TO DO:
Check each line of the records below for the word "knee" and copy those where it appears.

RECORDS:
Content starts
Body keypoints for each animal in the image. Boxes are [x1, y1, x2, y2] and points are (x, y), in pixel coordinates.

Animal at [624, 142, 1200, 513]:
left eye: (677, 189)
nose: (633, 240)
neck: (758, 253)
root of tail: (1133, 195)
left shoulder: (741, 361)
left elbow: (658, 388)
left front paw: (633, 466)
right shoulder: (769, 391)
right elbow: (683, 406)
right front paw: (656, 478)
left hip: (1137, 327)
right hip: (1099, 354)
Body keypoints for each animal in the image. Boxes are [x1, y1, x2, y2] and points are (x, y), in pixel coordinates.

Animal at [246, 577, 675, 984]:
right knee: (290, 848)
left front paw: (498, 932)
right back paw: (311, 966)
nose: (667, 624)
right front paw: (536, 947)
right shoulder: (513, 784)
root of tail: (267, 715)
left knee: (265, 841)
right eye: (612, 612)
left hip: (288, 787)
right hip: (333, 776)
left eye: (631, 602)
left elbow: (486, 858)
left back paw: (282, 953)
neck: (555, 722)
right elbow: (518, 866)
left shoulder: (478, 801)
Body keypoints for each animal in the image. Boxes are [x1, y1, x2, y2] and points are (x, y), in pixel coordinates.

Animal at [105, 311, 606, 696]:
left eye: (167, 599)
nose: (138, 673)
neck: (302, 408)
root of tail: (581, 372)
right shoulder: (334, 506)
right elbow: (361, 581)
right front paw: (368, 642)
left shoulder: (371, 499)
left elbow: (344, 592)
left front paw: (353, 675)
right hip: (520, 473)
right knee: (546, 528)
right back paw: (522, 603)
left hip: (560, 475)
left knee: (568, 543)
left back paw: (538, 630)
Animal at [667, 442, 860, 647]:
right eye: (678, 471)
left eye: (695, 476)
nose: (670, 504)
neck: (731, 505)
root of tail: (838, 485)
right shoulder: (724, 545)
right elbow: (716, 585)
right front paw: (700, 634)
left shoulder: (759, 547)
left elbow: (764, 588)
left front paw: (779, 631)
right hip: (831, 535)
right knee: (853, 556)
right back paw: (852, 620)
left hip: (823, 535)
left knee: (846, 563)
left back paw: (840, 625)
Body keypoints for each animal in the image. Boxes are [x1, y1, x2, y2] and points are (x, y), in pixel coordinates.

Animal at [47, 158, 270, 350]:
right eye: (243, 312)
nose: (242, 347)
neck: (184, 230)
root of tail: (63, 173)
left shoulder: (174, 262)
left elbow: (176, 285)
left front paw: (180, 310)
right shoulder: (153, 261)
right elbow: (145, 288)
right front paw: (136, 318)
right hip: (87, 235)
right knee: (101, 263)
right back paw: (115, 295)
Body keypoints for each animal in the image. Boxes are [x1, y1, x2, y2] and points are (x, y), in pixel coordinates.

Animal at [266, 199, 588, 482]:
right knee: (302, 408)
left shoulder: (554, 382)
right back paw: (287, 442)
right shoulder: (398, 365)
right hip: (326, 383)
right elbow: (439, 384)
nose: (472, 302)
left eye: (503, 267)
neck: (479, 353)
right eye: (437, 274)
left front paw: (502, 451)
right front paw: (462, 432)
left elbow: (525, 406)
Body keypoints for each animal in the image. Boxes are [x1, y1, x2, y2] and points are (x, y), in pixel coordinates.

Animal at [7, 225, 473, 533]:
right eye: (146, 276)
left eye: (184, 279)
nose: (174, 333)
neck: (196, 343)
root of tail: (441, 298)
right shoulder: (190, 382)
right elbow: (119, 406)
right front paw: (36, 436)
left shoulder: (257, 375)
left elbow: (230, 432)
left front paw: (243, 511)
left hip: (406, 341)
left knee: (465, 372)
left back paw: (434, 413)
Content ends
ANSWER SPACE:
right knee: (290, 848)
left knee: (265, 841)
right knee: (546, 528)
left knee: (568, 543)
right knee: (853, 556)
left knee: (846, 563)
right knee: (101, 263)
right knee: (302, 408)
left knee: (465, 372)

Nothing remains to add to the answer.